Posted: 15 March 2010 in geekery

If you’re not a hockey fan, feel free to skip this, because this is solely about hockey.

Hockey is a dangerous sport. Yes, there’s only been one player and one fan who died from injuries sustained during an NHL game in the history of the league, but it’s not an injury-free sport. Well-muscled men skate upwards of 50mph up and down a 200+ foot sheet of ice, throwing themselves into each other, wearing razor blades on their feet and carrying carbon-fiber sticks which they use to propel a chunk of frozen rubber up to 110mph at a net guarded by a guy who gets paid to get between said rubber and the back of the net, and frequently, players start throwing punches at each other. If you can’t see the immediate propensity for danger there, you are a sociopath.

Now, knowing that it is a dangerous sport, the league has taken a number of precautions to keep players healthy and uninjured. “Not dying” is not a good baseline – “not suffering a career-ending injury” seems to be, but realistically, “doing everything possible to keep the game fun while keeping players from missing time due to things we can prevent by rules or equipment” should be the league mantra. For the most part, it is… with a few notable exceptions.

The one that most concerns me is what the league does when a player is a safety concern.
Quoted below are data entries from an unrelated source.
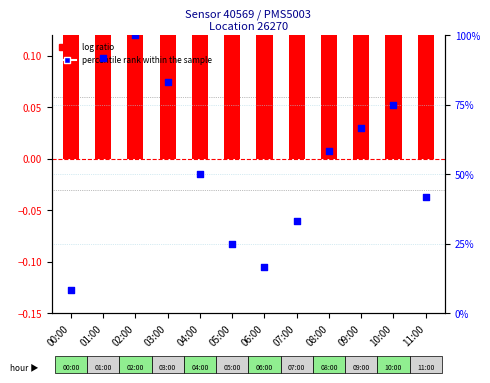

Which series contains the highest Y value?

percentile rank within the sample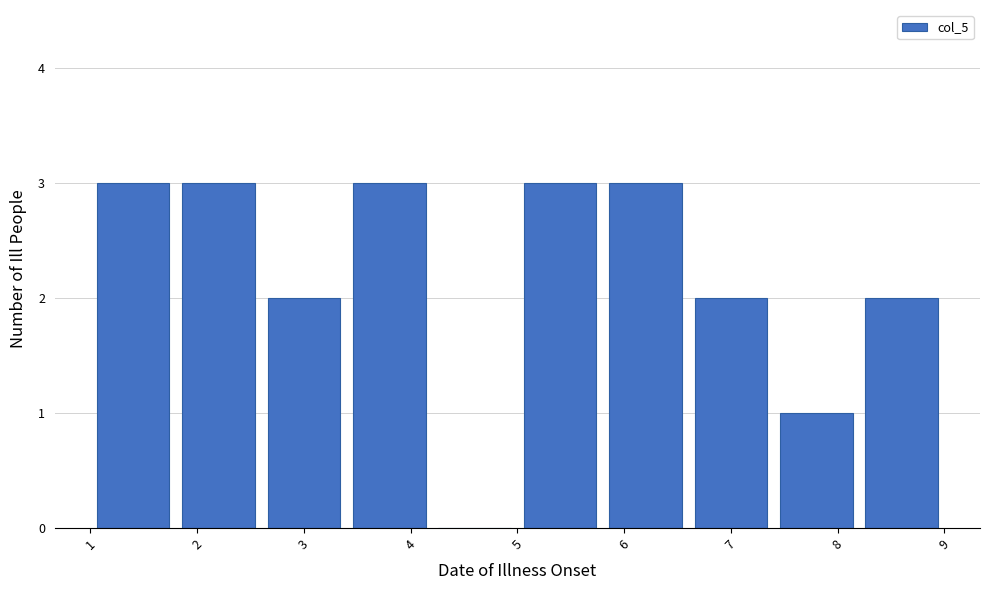

Reading left to right, list every bar in this chart as the range it spans on the x-axis followed by its height. The values are not printed on the chart, so give them approximately, as read against the axis.

1.0 to 1.8: 3
1.8 to 2.6: 3
2.6 to 3.4: 2
3.4 to 4.2: 3
4.2 to 5.0: 0
5.0 to 5.8: 3
5.8 to 6.6: 3
6.6 to 7.4: 2
7.4 to 8.2: 1
8.2 to 9.0: 2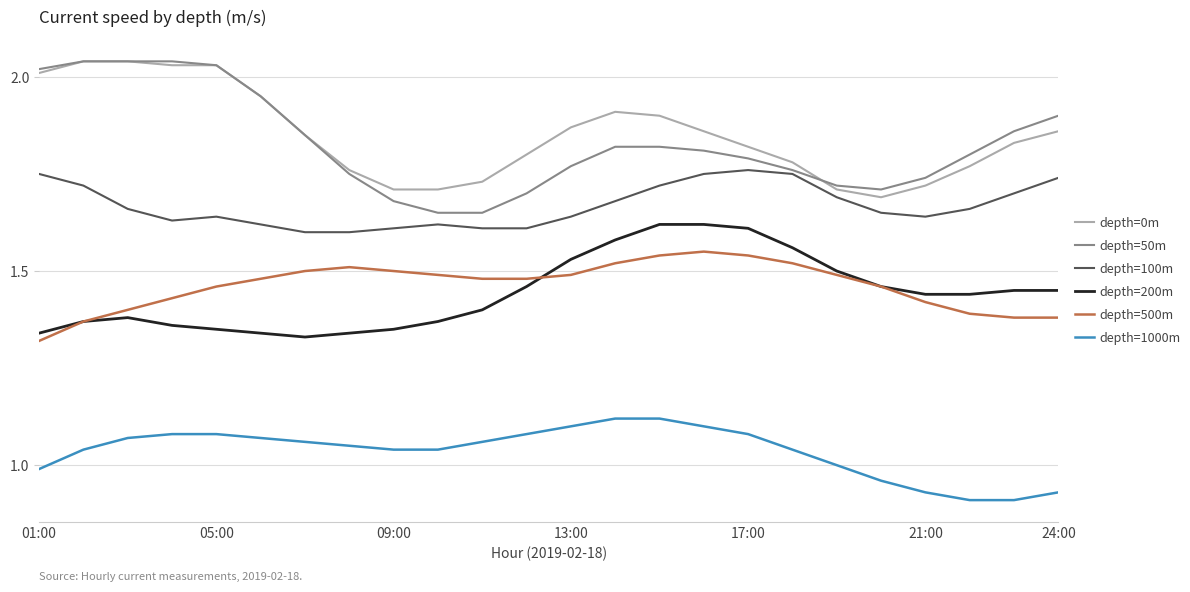

True or false: depth=500m and depth=0m intersect in this chart.

False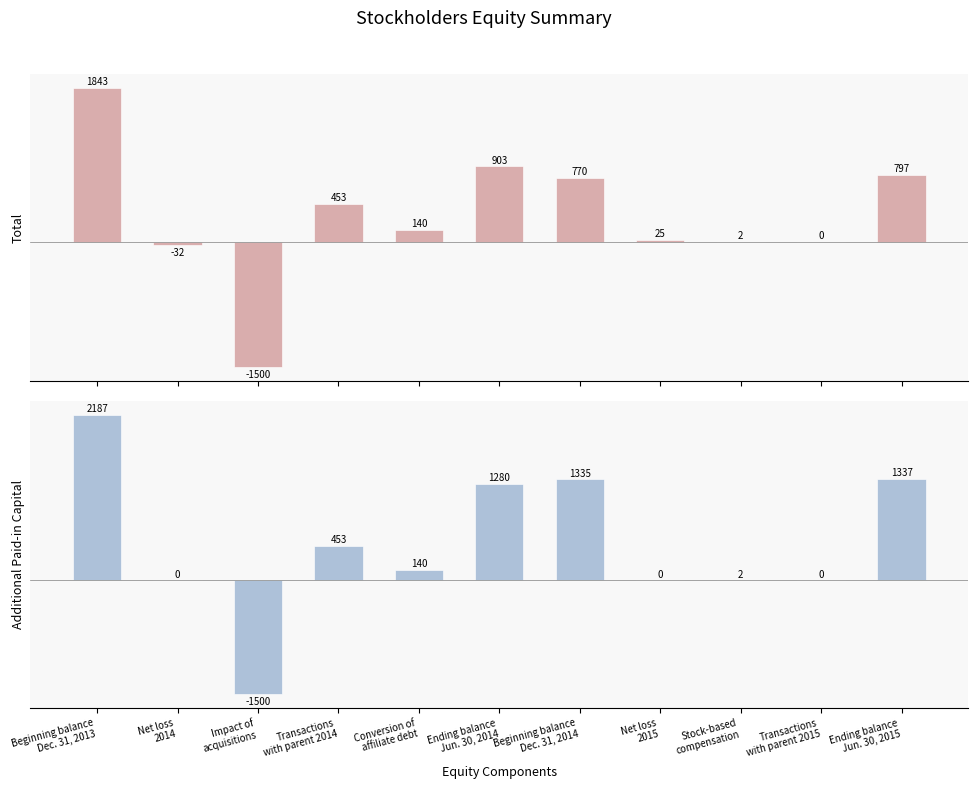

How many values in the Additional Paid-in Capital series exceed 139?

6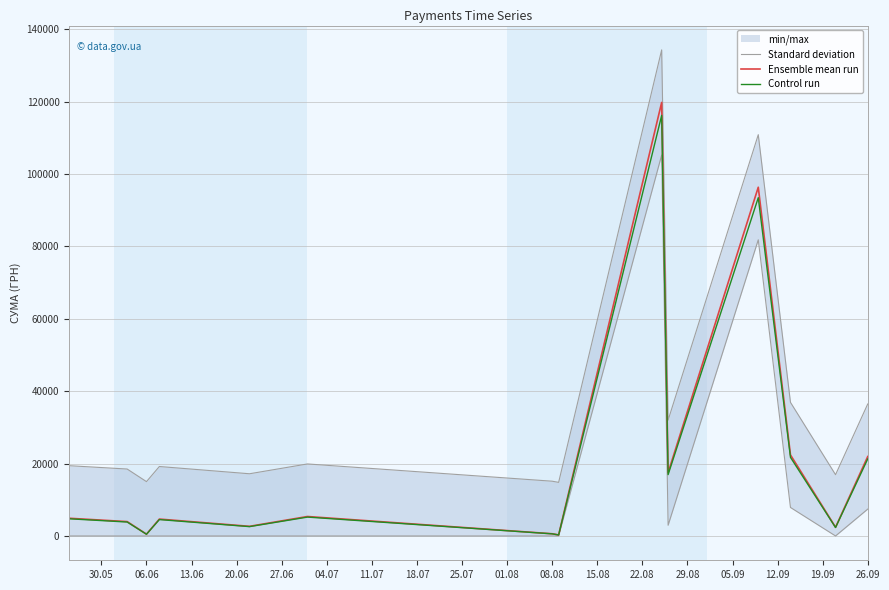

What is the maximum value for Control run?

116206.0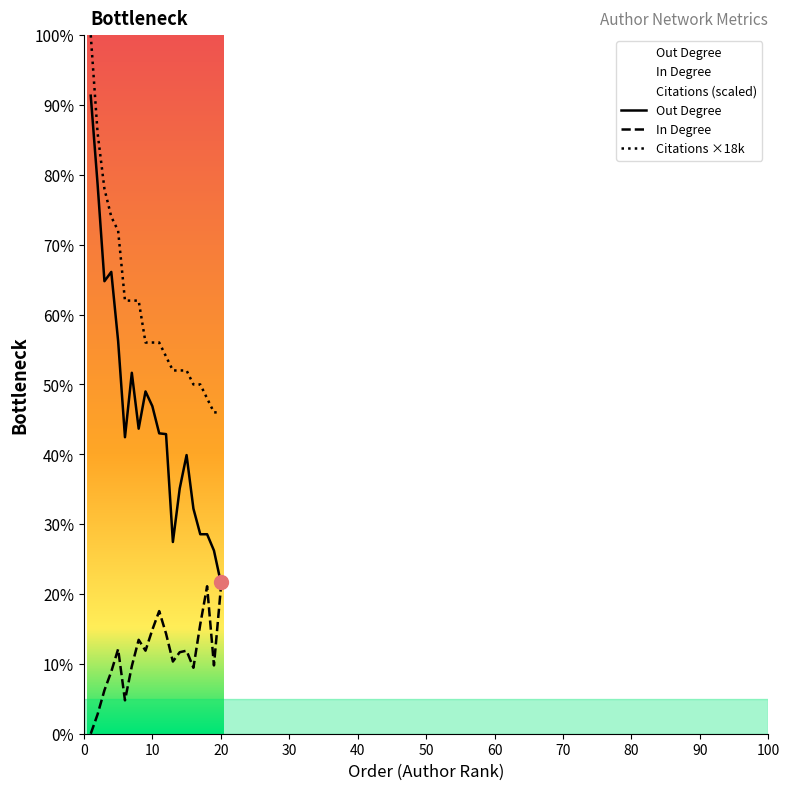

What are all the series names shown in the legend?

Out Degree, In Degree, Citations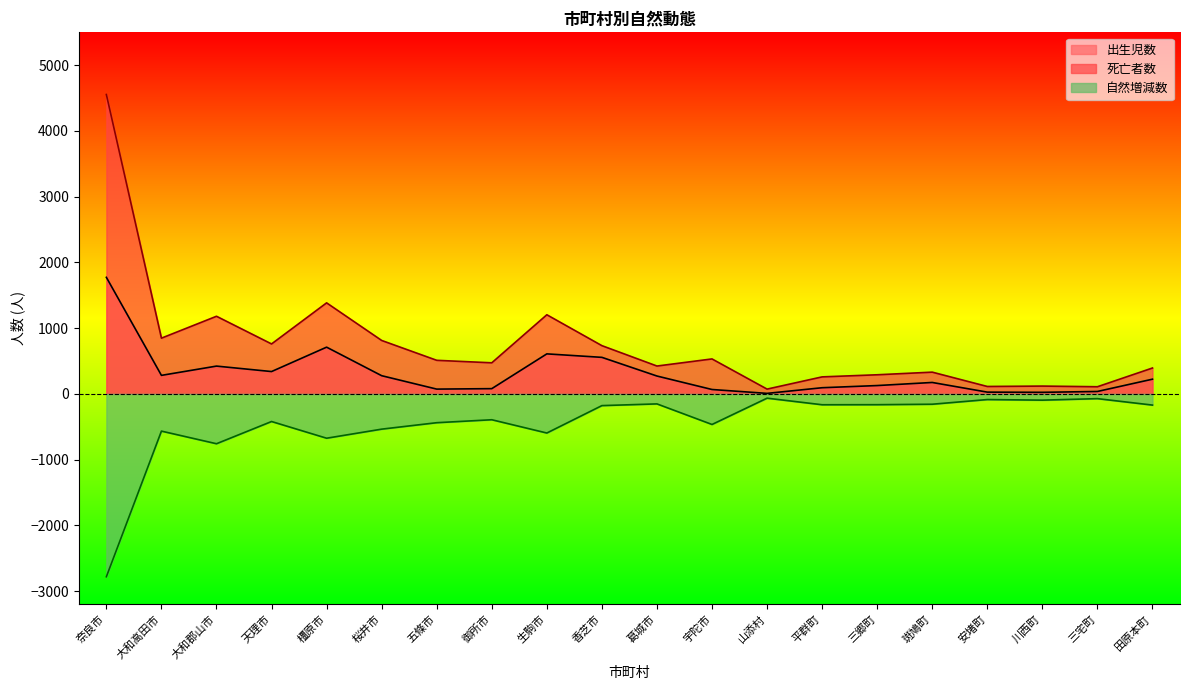

Which series has the widest spread of values?

死亡者数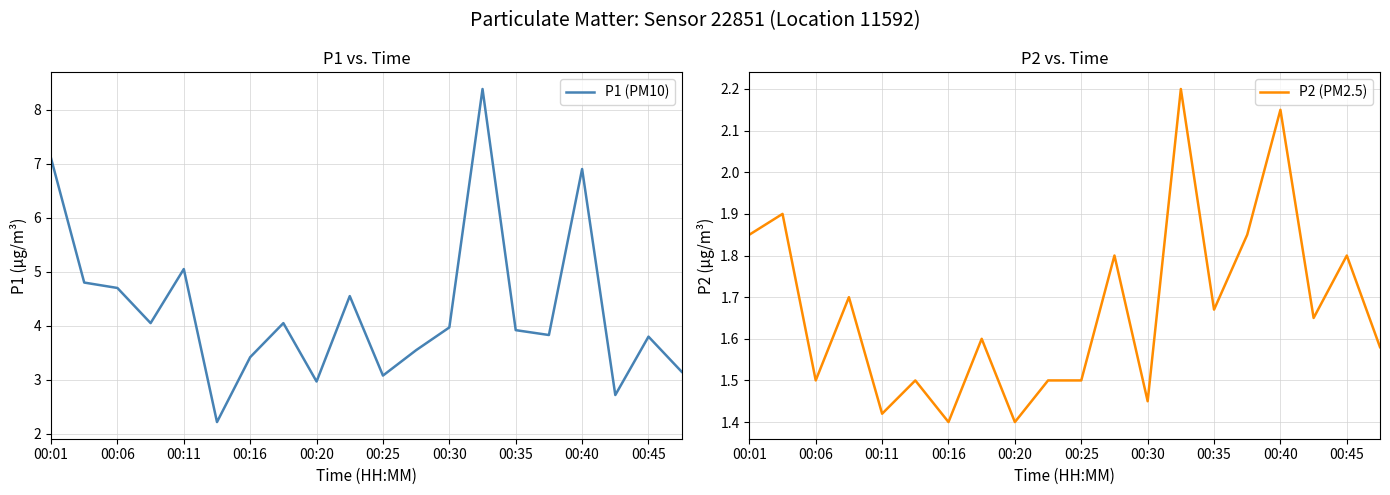

Read the P1 (PM10) value at 15.

3.8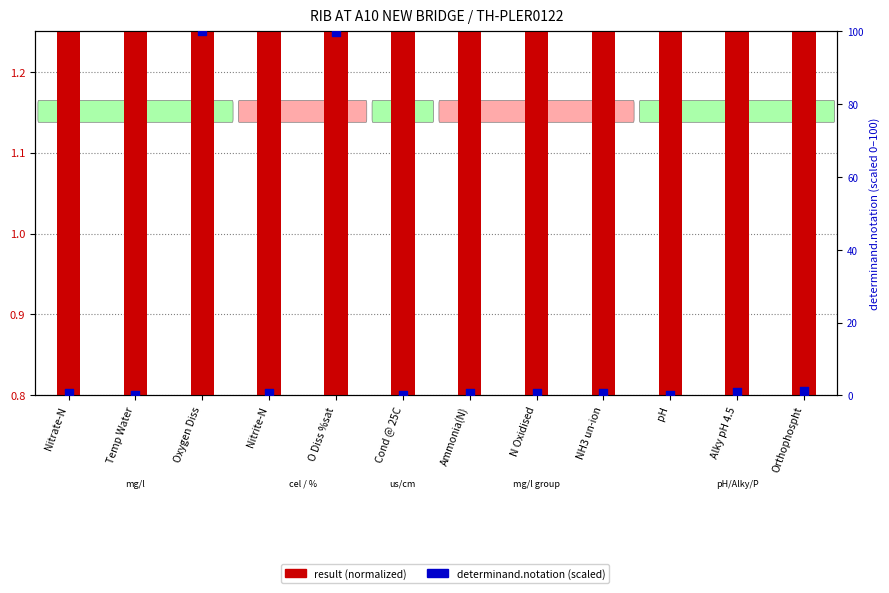

Which series contains the lowest Y value?

determinand.notation (normalized)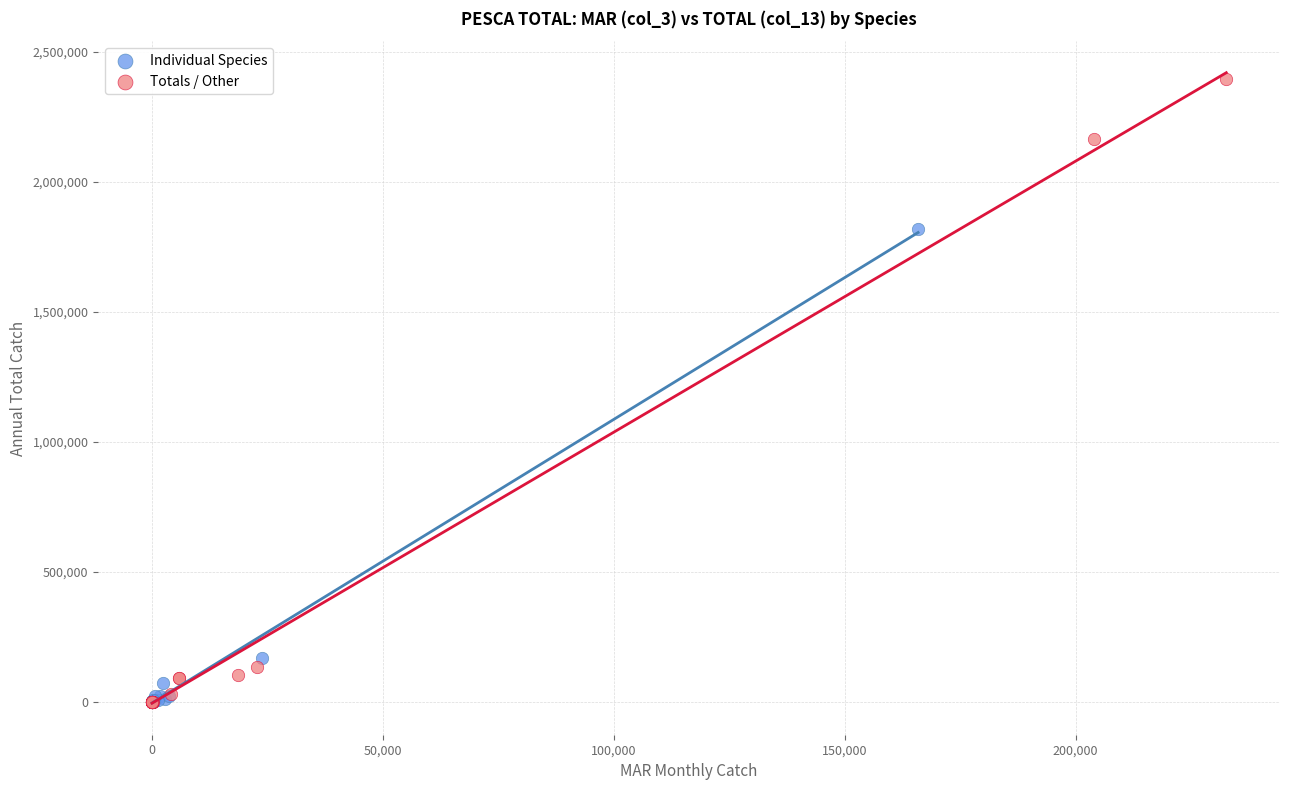

Which series contains the highest Y value?

Totals / Other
Hockey has always been known as a rough-and-tumble sport with its fair share of dirty players. Sometimes, these dirty players get out of hand. Take Alexander Ovechkin. A Russian wunderkind who truly is worth the price of admission to watch, even if he’s annihilating your team. He is a phenomenon in all hockey respects – a future hall-of-famer. He’s also a dirty player. Knee-to-knee hits, hits from behind, boarding… he’s done them all and been fined and suspended for them. Just a clarification for those who continued reading past the first sentence with no hockey knowledge, knee-to-knee hits are pretty much a guarantee of injuring another player, hitting from behind is a good way to give a guy a concussion, and boarding is a good way to break a guy’s neck. All of these will warrant an ejection from the game and a possible suspension, but the point of this post is that I don’t think that goes nearly far enough.

These events are not actually commonplace. We’re not talking every game, we’re talking once a month maybe (out of 100-200 games league-wide). What we do see, however, is that when someone gets drilled from behind, boarded, or takes a knee-on-knee hit, 9 times out of 10 you’re wondering if it’s a repeat news story because you’ve heard the offender’s name before. Obviously, the threat of suspension isn’t even enough to keep one of the league’s best players (and the captain of his team!) from reining himself in, so there needs to be a more severe punishment. Four game suspension? Pittance. Forfeiture of per-game salary? Who cares when they’re making millions?

What I’m talking about is indefinite suspension. Once there’s a pattern (like, the second time), the suspension shouldn’t be a fixed length of time. It should be, to be completely fair, as long as the player that was injured is out for. Brooks Orpik broke Erik Cole’s neck, ending his season. Orpik should have been off the ice until Cole came back. Cole recovered very quickly and was back in action the next season, but Orpik could have killed him or ended his career. Why should Orpik be given what amounts to a slap on the wrist while Cole laid in traction?

I think that such a system would effectively eliminate players who make a habit of dirty tactics that have high rates of injury. When you deliver an illegal hit that knocks a guy out for two months, and you’re gone for two months, you’re going to think twice about delivering that hit again. And if you don’t, I can guarantee that the General Manager is going to think twice about tossing a roster spot at someone who might bench themselves for indefinite amounts of time.

Now, to be perfectly clear – I’m not talking about players like Scott Stevens or Rob Blake or even Mike Richards who deliver devastating but legal hits that injure players. Stevens didn’t get ejected when he plastered Ron Francis, Eric Lindross or Paul Kariya, because those hits were all perfectly legal open-ice hits.

People may say that they watch NASCAR for the crashes and hockey for the fights, but no one watches hockey in the hopes of seeing a player strapped to a board and carted off the ice. The league needs to get real about players who repeatedly and maliciously injure other players.